PS: First, you need strategic visioning and you need to see the big picture and where you want to be. Second, you need to know the organization and its operations. You need to have some competencies around political savviness and pretty much know when to shut up. And, of course, you need to have emotional intelligence and empathy. When I started, the focus was on the administrative and enforcement side of HR, but now it’s become increasingly more strategic.


What tips do you have for new grads or those in entry-level HR jobs who want to move up the ladder?

PS: They need to understand their organization and learn about it from the inside out. They need to know how it makes a dollar in profit or how it can balance its books. They also need to become qualified, both academically and professionally. You need to be hungry for success; if you don’t want to win, do not play. Be honest and fair in all you do. But in the end, there is no substitute for hard work.


The HR field has been evolving. What changes excite you the most?
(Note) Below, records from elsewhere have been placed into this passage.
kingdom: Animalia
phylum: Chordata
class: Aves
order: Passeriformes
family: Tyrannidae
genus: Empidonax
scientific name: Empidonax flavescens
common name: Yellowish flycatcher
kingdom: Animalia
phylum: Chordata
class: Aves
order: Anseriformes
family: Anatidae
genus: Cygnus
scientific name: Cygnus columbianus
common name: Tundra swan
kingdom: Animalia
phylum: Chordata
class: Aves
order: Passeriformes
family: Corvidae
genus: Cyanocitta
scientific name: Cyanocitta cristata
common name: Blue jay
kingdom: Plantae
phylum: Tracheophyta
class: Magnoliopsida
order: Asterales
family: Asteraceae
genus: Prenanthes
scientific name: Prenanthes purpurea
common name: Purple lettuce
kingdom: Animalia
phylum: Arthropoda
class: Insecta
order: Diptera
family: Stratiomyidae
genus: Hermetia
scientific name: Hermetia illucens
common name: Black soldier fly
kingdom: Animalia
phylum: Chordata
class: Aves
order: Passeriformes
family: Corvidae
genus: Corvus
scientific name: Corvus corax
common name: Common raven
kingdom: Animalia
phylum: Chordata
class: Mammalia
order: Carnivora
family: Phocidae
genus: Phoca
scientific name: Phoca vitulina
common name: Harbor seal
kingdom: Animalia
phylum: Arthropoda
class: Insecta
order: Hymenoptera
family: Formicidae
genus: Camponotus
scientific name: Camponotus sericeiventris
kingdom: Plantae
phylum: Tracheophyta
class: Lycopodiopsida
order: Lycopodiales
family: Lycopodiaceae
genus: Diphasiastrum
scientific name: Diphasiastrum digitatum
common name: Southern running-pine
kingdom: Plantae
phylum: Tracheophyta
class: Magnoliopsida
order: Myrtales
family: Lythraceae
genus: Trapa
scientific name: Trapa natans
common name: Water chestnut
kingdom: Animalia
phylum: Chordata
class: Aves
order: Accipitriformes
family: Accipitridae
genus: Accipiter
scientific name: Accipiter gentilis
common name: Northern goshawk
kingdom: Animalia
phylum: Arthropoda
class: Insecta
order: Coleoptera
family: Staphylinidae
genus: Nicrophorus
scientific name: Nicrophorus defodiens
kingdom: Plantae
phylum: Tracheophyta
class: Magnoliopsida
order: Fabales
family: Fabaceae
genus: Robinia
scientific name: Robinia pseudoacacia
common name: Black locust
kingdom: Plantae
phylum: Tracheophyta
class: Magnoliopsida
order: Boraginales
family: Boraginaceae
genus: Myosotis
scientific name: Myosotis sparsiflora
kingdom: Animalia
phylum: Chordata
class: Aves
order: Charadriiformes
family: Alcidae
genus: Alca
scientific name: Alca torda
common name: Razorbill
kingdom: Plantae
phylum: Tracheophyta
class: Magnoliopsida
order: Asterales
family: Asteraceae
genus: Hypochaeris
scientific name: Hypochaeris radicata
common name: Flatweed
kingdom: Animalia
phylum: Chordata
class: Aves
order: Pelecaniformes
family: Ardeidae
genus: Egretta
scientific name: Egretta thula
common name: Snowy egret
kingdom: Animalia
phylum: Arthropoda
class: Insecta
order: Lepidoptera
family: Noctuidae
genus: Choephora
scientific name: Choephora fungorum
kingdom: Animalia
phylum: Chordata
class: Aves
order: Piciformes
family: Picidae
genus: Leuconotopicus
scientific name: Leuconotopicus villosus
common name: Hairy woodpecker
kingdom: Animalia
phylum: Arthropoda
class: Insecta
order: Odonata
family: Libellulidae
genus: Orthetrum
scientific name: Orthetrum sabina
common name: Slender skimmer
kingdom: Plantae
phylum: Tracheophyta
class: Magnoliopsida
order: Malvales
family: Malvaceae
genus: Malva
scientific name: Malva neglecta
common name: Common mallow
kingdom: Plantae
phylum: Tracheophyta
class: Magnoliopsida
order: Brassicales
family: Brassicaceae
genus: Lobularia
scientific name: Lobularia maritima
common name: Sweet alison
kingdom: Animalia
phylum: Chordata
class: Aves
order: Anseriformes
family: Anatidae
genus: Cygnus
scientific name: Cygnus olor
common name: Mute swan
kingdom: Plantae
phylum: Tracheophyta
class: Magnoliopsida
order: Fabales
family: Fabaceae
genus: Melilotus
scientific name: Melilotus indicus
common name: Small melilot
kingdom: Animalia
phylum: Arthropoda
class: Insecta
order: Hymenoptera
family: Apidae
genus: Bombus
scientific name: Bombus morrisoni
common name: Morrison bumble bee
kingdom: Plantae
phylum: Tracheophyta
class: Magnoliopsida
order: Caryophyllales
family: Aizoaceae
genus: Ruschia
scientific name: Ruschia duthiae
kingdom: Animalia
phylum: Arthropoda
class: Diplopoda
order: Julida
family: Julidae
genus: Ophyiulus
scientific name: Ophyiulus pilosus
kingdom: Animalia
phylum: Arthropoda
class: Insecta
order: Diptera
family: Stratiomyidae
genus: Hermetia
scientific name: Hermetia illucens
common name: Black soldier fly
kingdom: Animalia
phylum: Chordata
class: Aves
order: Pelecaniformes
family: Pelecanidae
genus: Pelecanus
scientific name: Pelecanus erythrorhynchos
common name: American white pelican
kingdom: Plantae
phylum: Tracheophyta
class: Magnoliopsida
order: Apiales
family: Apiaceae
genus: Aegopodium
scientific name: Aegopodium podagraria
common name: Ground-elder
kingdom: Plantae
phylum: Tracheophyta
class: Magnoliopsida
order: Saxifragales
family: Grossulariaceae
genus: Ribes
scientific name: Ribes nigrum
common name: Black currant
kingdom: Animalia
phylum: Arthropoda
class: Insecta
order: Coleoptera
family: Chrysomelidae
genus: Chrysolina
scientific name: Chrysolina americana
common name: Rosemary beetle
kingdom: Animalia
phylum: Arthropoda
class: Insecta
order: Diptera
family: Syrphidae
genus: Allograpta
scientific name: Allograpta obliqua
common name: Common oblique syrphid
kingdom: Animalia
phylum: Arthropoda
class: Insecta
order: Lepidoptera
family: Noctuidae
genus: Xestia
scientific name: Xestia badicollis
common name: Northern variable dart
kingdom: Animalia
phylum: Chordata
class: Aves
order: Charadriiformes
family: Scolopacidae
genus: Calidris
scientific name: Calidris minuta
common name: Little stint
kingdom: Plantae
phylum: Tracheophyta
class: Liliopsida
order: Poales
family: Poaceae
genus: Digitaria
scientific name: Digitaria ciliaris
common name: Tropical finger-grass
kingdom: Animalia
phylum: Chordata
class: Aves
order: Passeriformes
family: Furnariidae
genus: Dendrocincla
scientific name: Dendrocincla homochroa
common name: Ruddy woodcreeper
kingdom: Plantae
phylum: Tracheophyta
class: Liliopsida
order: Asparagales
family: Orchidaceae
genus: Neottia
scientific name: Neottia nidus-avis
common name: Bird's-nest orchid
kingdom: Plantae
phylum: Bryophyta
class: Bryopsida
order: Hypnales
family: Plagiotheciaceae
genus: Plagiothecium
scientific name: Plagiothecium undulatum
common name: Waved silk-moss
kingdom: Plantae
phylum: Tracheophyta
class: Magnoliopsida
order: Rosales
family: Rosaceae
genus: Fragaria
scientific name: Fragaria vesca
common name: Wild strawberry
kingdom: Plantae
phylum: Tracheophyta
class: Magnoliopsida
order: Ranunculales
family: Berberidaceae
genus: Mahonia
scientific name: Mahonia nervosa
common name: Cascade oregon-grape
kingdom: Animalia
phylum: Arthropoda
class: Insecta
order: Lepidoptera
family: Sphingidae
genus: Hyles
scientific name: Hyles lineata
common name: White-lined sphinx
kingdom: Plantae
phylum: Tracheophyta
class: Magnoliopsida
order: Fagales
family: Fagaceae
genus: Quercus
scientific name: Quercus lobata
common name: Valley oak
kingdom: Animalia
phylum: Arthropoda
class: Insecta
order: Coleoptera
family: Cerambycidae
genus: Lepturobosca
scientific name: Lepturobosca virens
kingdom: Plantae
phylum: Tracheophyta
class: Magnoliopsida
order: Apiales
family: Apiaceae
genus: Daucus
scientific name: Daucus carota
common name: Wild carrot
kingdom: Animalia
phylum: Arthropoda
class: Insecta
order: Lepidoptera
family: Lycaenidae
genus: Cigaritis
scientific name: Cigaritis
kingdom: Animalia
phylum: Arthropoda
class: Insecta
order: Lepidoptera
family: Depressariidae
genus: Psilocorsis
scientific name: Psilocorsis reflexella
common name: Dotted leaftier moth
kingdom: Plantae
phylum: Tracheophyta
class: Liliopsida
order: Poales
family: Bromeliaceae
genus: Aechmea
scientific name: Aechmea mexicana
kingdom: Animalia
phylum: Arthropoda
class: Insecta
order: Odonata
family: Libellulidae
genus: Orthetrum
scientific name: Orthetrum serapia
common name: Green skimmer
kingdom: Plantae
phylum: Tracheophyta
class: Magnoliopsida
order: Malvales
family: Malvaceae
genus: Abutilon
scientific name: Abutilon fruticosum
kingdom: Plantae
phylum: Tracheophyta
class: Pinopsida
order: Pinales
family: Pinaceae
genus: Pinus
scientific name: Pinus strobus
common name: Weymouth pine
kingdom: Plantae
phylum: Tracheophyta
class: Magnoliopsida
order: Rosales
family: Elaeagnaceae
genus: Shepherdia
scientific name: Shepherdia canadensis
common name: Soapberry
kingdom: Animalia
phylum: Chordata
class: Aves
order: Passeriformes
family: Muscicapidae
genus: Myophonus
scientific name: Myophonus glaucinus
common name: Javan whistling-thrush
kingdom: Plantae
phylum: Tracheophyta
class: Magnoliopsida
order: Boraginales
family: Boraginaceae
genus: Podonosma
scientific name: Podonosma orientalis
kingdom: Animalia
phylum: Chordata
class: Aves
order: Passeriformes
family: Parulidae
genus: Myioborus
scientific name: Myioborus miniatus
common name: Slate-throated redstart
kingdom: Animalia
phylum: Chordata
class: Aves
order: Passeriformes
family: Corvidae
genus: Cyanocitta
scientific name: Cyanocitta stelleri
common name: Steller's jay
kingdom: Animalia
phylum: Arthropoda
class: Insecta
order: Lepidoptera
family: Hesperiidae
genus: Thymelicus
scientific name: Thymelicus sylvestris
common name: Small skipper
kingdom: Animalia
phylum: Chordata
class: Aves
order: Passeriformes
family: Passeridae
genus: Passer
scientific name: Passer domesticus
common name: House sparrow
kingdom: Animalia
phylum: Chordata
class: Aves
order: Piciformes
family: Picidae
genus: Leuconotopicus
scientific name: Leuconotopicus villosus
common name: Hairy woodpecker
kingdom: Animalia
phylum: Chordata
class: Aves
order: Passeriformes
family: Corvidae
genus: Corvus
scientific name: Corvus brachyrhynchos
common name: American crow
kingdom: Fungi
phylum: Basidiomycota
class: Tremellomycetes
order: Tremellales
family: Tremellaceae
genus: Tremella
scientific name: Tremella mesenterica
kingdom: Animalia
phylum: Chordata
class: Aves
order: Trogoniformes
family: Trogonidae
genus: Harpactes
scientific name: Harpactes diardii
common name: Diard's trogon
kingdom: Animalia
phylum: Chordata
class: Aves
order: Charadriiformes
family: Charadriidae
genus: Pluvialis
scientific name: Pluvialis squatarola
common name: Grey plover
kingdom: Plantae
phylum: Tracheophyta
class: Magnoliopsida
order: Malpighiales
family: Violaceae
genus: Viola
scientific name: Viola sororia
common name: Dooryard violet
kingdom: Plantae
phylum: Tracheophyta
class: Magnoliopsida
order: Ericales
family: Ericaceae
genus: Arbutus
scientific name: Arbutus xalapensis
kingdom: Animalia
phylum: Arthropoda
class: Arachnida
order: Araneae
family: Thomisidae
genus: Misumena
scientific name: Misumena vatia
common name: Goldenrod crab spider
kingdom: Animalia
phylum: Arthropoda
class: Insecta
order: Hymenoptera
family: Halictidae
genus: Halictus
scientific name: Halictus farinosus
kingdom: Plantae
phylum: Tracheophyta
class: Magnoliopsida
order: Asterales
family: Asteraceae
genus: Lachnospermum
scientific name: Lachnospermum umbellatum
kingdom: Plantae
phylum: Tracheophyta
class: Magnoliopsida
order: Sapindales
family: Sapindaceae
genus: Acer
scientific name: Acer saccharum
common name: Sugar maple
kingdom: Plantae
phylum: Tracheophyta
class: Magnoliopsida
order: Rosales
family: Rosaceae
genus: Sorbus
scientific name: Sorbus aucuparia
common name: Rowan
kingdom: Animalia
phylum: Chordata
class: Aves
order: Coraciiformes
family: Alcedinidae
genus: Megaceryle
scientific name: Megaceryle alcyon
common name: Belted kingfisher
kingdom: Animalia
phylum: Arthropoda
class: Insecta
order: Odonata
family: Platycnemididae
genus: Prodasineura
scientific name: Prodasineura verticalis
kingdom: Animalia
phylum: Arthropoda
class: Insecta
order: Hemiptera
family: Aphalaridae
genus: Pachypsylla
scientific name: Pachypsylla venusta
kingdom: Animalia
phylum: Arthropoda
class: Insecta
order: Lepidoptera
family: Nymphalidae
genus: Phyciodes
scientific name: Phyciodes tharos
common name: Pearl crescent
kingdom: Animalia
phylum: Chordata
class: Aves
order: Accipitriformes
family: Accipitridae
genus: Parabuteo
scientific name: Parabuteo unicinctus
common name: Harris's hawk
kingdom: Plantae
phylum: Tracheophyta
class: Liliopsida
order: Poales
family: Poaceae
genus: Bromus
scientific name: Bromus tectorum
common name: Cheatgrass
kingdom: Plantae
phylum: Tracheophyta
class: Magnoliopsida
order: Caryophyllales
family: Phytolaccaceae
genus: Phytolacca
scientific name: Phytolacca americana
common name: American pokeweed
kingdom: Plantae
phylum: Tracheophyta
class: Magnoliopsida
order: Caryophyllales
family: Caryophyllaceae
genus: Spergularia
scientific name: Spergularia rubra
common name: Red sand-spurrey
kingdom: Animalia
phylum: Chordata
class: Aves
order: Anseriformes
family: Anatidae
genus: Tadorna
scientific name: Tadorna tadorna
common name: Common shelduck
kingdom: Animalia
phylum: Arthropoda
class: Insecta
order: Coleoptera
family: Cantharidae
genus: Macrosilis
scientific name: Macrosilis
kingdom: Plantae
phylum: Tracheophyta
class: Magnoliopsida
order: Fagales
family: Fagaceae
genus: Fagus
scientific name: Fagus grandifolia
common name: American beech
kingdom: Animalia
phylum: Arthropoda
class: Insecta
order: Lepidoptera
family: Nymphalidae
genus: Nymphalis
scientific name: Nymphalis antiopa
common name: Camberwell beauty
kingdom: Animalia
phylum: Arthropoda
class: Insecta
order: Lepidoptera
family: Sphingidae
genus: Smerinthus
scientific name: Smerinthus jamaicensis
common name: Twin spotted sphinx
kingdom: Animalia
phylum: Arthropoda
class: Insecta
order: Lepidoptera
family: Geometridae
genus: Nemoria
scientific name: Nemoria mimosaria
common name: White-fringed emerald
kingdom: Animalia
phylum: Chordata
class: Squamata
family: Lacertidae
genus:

PS: It’s actually our acceptance by others in the organization as belonging to the head table. One of the reasons we started the Master of Human Resource Management program in the school of HR management at York was to put more HR professionals in the pipeline to make them the leaders of their organizations. We have been largely successful. Furthermore, I think our role will be expanded to manage the ethical and legal side of the business, but we will need to become better trained for these roles. With all the corporate scandals and sexual harassment issues now facing organizations, it’s the HR people who are on the front line. But we must have the skills and the training and the qualifications to perform well there.


What’s the future of HR?

PS: The future is bright, but we have to become the heart and soul of the organization. We need to be the voice of what’s right to do. People should look to us when they need advice in tough situations. If we combine this with solid knowledge of the business, the future is going to be bright.